» HOW TO COMPLETE THIS TASK:
Begin at the line below that holds "10: (329, 201)" and end at the line that holds "46: (98, 108)", transcribing each line exactly and skipping any picture.

Stored items
--

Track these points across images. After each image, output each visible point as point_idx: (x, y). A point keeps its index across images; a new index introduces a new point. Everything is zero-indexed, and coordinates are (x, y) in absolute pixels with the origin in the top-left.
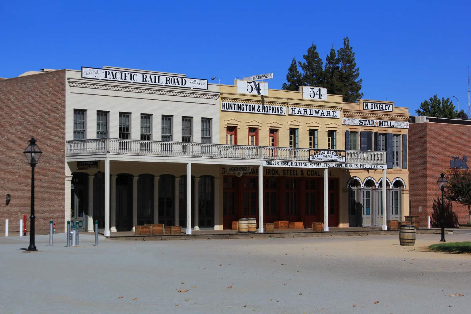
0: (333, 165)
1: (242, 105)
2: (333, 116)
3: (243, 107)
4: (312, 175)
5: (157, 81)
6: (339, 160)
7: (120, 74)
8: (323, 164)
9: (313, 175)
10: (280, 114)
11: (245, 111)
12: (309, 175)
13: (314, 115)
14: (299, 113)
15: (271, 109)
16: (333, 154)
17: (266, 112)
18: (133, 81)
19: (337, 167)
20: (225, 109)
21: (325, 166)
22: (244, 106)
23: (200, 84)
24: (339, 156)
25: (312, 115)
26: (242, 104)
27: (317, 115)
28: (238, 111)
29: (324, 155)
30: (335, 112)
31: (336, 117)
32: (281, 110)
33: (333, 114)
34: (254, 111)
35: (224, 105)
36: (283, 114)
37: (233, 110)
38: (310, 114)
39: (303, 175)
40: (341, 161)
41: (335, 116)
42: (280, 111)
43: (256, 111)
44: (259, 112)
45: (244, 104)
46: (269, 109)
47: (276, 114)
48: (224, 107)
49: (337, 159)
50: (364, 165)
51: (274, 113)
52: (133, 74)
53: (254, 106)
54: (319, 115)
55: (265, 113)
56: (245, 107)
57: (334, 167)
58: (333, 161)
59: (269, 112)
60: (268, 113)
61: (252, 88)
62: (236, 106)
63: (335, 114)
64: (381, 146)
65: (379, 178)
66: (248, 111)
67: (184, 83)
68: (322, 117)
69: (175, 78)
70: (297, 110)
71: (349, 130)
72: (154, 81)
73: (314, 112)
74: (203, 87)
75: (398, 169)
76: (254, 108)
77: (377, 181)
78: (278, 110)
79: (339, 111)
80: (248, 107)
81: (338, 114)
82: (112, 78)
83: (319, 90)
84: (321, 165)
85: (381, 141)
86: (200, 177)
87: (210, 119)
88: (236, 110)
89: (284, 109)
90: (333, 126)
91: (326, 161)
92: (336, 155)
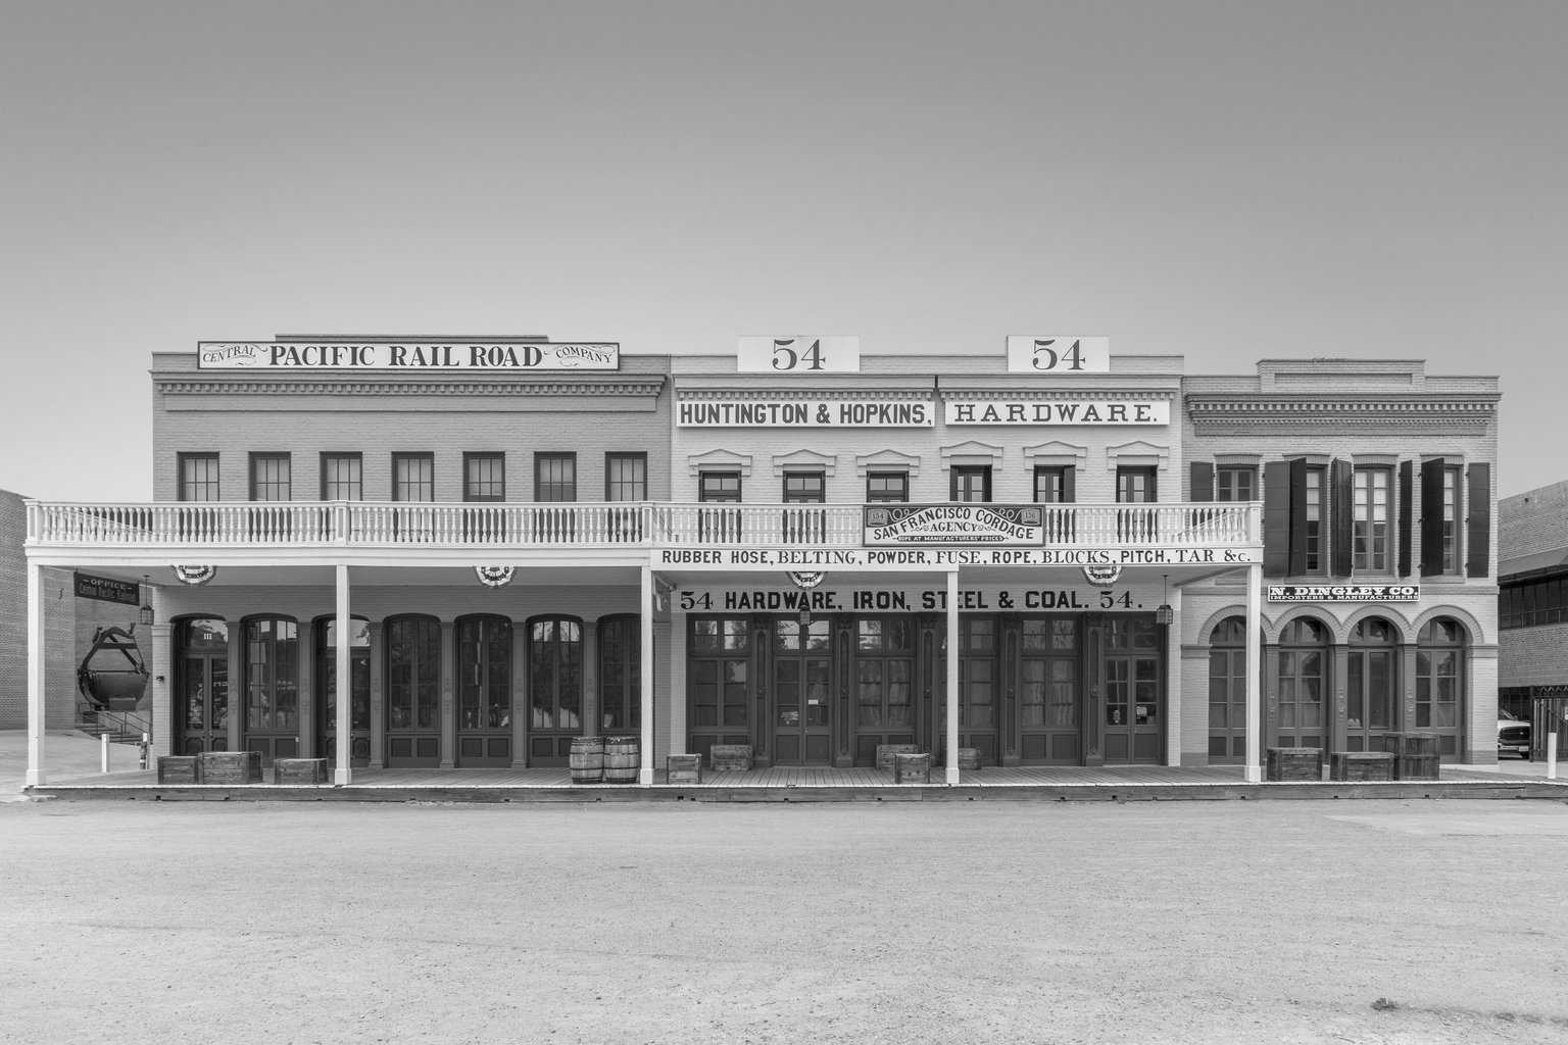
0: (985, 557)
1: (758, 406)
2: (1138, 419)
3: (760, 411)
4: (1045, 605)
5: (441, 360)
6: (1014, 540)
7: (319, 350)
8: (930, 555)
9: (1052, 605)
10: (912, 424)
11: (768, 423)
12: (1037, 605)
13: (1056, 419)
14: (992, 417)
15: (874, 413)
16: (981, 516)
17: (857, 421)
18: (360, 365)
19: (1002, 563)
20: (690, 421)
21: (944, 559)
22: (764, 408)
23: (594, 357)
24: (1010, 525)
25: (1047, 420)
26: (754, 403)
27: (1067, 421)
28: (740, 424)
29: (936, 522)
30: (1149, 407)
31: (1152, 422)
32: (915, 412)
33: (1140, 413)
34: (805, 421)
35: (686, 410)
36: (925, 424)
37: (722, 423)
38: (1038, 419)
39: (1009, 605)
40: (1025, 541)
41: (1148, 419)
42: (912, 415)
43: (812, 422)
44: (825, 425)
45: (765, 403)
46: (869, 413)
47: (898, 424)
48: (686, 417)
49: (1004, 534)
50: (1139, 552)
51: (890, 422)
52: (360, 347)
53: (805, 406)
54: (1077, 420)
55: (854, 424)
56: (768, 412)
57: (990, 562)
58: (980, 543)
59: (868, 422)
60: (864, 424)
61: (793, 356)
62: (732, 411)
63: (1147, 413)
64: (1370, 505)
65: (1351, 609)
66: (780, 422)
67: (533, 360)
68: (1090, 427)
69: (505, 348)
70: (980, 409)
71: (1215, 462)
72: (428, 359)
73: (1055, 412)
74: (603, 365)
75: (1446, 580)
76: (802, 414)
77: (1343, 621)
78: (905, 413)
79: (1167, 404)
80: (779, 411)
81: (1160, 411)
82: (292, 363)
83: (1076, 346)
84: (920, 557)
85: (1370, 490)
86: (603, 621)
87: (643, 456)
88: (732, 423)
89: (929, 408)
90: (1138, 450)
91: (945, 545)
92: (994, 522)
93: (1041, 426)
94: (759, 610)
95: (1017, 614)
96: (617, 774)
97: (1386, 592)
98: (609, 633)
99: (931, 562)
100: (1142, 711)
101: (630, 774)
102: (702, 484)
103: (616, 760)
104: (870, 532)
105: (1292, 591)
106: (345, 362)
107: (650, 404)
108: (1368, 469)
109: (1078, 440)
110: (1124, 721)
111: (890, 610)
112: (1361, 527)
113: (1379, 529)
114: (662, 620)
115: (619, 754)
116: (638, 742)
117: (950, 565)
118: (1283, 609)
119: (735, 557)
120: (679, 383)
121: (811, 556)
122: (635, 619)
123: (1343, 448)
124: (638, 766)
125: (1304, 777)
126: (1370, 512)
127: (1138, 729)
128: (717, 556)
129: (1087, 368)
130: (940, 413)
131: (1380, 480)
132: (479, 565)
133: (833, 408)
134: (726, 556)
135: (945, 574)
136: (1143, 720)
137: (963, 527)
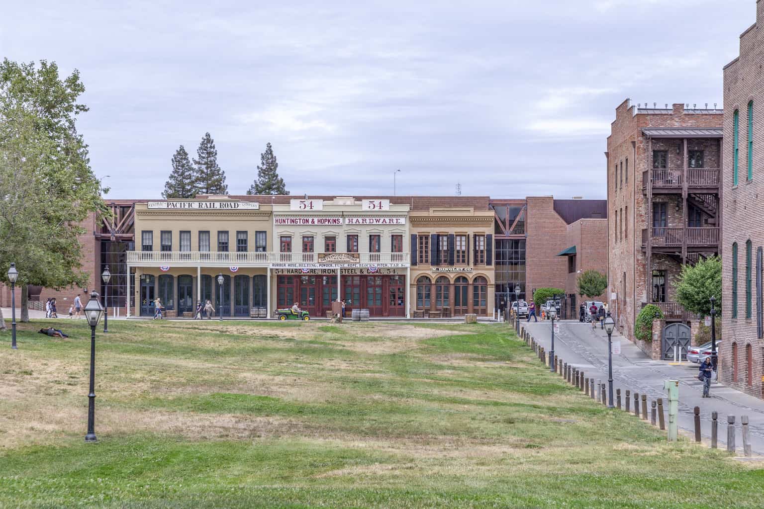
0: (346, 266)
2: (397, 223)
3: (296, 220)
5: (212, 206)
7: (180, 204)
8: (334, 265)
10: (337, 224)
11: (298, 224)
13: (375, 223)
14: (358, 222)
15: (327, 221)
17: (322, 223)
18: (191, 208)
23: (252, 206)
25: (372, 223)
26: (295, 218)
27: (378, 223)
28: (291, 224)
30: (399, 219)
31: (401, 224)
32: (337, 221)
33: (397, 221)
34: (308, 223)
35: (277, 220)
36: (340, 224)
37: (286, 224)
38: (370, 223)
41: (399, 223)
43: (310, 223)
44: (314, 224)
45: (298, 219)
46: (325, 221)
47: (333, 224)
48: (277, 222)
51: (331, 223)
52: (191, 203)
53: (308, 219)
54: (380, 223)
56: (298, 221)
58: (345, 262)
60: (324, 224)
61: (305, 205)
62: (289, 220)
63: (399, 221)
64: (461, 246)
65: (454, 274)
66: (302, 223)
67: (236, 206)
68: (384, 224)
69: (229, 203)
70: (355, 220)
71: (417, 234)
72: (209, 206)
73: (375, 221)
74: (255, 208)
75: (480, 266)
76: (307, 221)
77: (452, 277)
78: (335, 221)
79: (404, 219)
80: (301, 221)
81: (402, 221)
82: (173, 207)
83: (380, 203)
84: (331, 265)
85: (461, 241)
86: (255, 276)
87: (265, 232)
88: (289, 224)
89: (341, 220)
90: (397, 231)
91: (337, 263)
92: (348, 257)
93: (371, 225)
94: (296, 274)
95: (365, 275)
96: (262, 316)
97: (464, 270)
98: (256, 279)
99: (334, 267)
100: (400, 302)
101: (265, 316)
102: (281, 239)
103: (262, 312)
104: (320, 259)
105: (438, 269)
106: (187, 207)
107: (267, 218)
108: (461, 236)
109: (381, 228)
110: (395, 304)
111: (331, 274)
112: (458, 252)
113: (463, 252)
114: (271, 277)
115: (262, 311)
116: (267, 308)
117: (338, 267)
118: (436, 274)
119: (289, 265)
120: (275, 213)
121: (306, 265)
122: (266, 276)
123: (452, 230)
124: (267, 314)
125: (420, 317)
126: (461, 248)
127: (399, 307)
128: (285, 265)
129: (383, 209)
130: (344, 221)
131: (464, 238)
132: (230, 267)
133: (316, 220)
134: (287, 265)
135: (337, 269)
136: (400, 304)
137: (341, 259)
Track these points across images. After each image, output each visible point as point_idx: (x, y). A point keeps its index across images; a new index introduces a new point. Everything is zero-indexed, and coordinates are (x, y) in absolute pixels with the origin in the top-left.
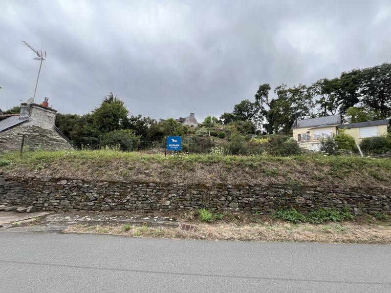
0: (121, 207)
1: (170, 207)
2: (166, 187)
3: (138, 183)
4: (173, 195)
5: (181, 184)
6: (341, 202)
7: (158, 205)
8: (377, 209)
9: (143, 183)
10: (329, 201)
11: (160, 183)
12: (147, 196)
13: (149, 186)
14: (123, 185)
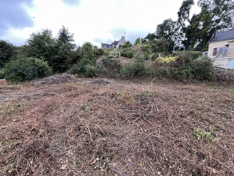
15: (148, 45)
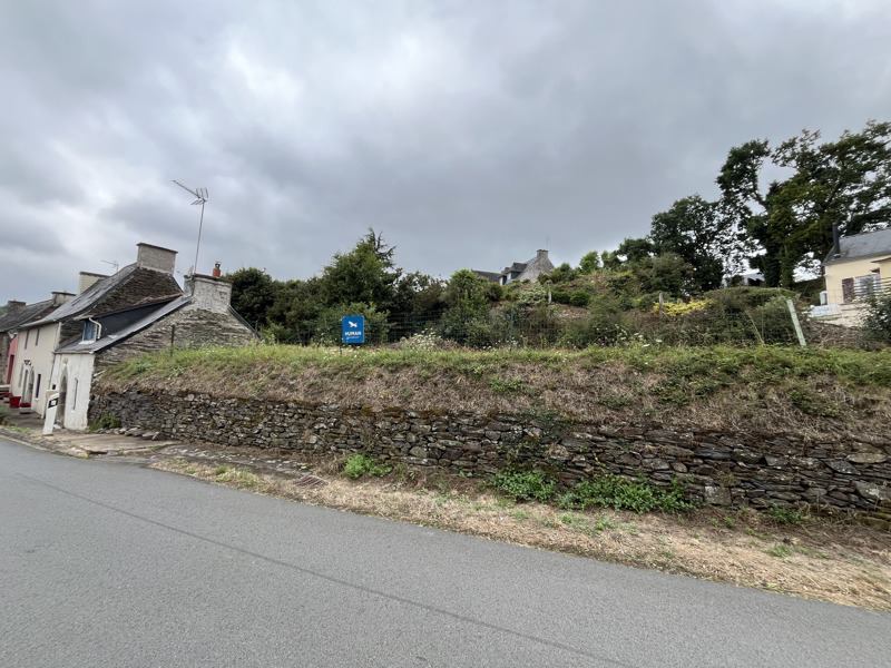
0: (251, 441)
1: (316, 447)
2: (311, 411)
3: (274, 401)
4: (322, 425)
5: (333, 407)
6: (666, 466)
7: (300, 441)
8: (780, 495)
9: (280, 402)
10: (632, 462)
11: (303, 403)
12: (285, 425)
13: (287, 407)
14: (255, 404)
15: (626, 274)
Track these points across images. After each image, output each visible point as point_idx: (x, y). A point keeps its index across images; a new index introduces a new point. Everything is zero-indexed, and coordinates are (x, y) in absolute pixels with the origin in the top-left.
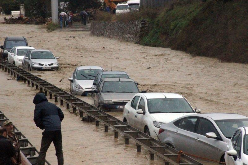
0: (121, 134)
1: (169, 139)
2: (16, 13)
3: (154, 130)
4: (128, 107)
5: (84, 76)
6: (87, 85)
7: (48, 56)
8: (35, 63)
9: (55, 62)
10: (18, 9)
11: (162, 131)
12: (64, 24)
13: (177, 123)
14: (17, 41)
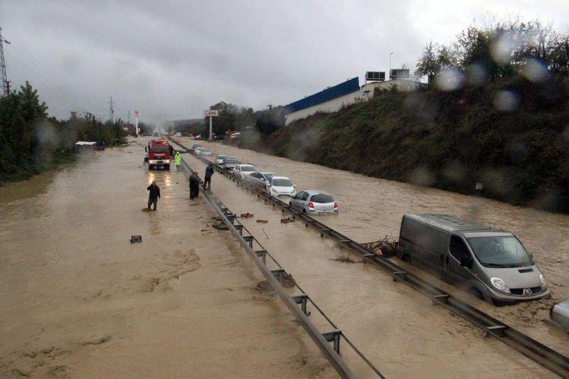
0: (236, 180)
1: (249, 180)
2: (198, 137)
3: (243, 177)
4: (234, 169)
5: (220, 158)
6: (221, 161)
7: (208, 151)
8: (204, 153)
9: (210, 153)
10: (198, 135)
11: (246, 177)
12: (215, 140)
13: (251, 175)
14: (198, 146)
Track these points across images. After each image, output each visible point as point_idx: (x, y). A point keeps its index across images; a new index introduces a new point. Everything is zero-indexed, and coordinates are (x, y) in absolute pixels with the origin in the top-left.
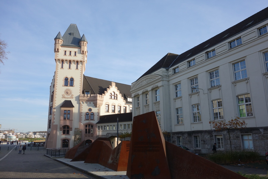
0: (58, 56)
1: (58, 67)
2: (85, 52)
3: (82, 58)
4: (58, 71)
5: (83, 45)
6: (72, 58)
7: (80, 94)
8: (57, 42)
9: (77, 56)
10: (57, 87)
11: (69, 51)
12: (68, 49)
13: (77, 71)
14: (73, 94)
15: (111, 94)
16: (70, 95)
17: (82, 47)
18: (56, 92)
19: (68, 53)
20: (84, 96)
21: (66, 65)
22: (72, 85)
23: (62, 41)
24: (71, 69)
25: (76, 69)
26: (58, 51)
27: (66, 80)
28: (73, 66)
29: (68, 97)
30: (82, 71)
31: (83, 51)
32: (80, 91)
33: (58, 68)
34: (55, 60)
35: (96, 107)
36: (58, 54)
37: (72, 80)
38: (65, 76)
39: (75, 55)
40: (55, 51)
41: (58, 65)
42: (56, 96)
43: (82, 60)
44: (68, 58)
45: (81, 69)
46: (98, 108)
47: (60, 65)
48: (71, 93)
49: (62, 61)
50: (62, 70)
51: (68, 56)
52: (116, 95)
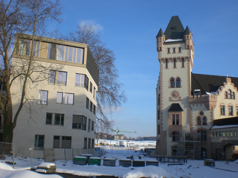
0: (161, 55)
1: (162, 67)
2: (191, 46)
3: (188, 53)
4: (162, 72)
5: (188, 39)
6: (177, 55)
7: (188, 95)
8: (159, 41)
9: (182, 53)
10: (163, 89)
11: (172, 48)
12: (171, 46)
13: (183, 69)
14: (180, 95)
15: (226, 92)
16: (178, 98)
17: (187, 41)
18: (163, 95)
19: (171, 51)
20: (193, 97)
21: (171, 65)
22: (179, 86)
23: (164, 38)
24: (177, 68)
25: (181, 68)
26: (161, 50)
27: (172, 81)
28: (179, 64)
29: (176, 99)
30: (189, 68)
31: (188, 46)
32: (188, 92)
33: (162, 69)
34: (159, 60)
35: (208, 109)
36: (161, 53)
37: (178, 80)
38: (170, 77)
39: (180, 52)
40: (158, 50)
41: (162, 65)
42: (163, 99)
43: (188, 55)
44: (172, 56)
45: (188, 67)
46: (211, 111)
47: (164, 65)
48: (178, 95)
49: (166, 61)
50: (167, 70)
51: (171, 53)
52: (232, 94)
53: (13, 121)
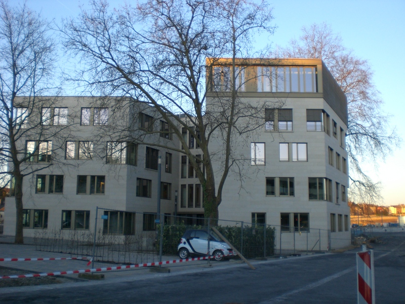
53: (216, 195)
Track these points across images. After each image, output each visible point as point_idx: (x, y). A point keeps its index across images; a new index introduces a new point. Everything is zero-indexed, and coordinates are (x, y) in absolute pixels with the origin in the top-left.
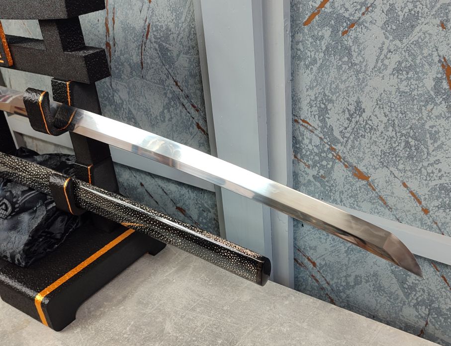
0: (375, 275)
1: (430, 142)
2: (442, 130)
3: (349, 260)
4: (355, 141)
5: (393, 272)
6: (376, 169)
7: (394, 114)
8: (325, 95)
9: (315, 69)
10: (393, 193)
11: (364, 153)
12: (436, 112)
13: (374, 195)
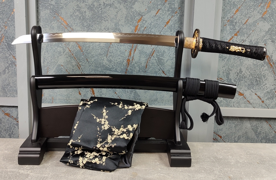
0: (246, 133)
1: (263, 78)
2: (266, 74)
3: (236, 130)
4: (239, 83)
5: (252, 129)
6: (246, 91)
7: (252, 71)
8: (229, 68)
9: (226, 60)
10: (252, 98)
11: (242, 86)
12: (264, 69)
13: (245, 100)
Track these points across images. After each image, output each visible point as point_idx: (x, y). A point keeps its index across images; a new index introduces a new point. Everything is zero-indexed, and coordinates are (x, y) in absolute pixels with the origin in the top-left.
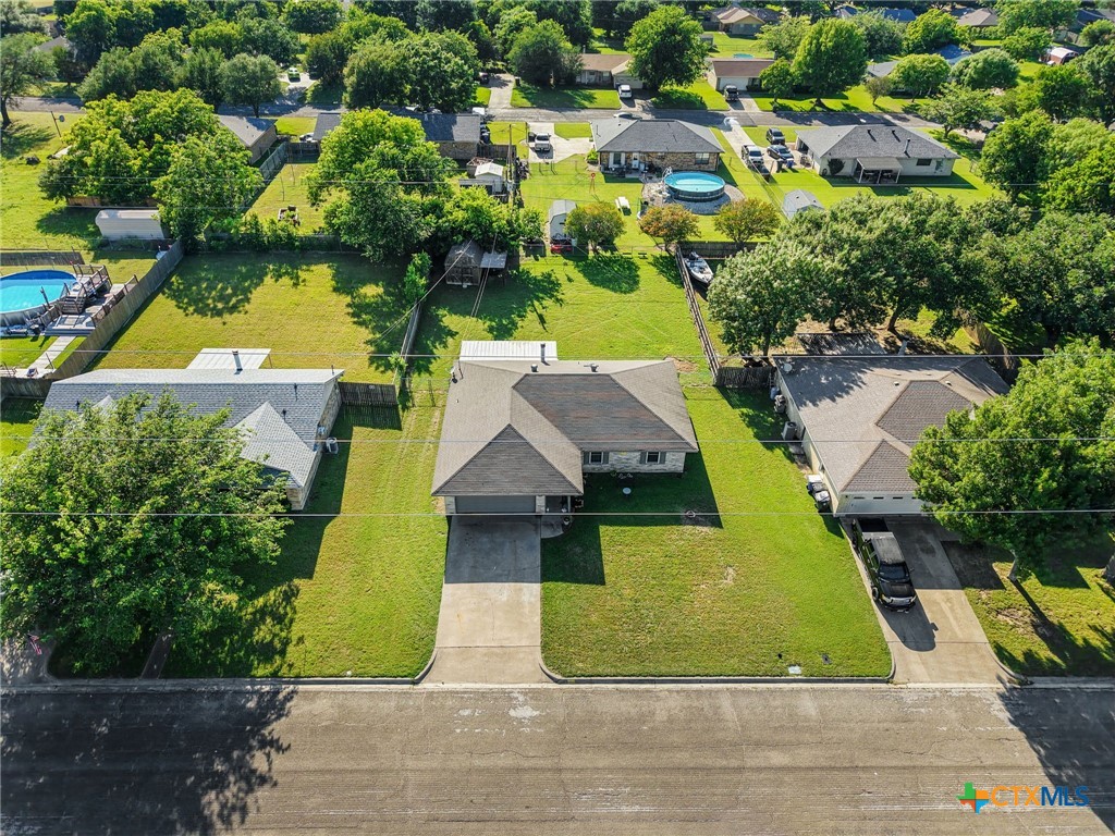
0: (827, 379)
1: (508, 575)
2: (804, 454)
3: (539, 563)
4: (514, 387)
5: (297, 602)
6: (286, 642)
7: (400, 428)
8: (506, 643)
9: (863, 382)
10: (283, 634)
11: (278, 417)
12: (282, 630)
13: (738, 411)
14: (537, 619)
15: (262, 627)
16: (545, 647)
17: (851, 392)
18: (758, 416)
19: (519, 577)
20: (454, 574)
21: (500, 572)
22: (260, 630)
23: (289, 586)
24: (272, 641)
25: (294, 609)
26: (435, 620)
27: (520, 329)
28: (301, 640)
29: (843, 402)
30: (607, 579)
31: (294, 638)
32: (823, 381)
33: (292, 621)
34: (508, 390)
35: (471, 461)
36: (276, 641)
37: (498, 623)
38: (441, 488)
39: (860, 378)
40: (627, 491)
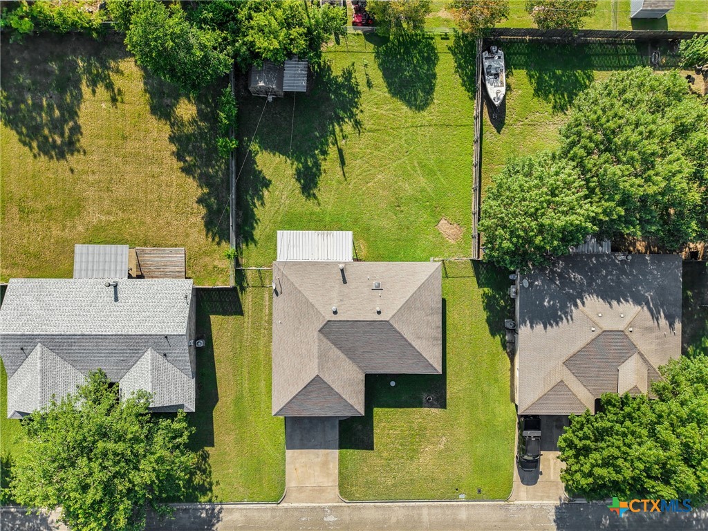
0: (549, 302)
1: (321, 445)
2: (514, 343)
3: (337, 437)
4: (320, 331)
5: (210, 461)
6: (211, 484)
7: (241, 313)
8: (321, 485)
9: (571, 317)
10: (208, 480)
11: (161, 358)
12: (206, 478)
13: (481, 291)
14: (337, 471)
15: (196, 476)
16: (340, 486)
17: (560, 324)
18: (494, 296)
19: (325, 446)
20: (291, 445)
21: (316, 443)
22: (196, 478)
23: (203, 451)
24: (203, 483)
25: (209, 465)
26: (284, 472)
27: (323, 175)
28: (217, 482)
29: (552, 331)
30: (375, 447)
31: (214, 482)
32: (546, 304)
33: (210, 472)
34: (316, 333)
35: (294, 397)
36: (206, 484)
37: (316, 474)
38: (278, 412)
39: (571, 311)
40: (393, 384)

--

» WRITTEN ANSWER:
10: (329, 201)
11: (160, 183)
12: (147, 196)
13: (149, 186)
14: (123, 185)
15: (148, 45)
0: (251, 441)
1: (316, 447)
2: (311, 411)
3: (274, 401)
4: (322, 425)
5: (333, 407)
6: (666, 466)
7: (300, 441)
8: (780, 495)
9: (280, 402)
10: (632, 462)
11: (303, 403)
12: (285, 425)
13: (287, 407)
14: (255, 404)
15: (626, 274)
Track these points across images. After each image, output each visible point as point_idx: (x, y). A point keeps its index across images; a new index introduces a new point. Everything is zero-indexed, and coordinates are (x, y) in absolute pixels with the origin in the top-left.
0: (121, 134)
1: (169, 139)
2: (16, 13)
3: (154, 130)
4: (128, 107)
5: (84, 76)
6: (87, 85)
7: (48, 56)
8: (35, 63)
9: (55, 62)
10: (18, 9)
11: (162, 131)
12: (64, 24)
13: (177, 123)
14: (17, 41)
0: (236, 180)
1: (249, 180)
2: (198, 137)
3: (243, 177)
4: (234, 169)
5: (220, 158)
6: (221, 161)
7: (208, 151)
8: (204, 153)
9: (210, 153)
10: (198, 135)
11: (246, 177)
12: (215, 140)
13: (251, 175)
14: (198, 146)
Track these points across images. After each image, output each visible point as point_idx: (x, y). A point keeps its index across images; a new index introduces a new point. Everything is zero-indexed, and coordinates are (x, y) in absolute pixels with the origin in the top-left.
0: (58, 56)
1: (58, 67)
2: (85, 52)
3: (82, 58)
4: (58, 71)
5: (83, 45)
6: (72, 58)
7: (80, 94)
8: (57, 42)
9: (77, 56)
10: (57, 87)
11: (69, 51)
12: (68, 49)
13: (77, 71)
14: (73, 94)
15: (111, 94)
16: (70, 95)
17: (82, 47)
18: (56, 92)
19: (68, 53)
20: (84, 96)
21: (66, 65)
22: (72, 85)
23: (62, 41)
24: (71, 69)
25: (76, 69)
26: (58, 51)
27: (66, 80)
28: (73, 66)
29: (68, 97)
30: (82, 71)
31: (83, 51)
32: (80, 91)
33: (58, 68)
34: (55, 60)
35: (96, 107)
36: (58, 54)
37: (72, 80)
38: (65, 76)
39: (75, 55)
40: (55, 51)
41: (58, 65)
42: (56, 96)
43: (82, 60)
44: (68, 58)
45: (81, 69)
46: (98, 108)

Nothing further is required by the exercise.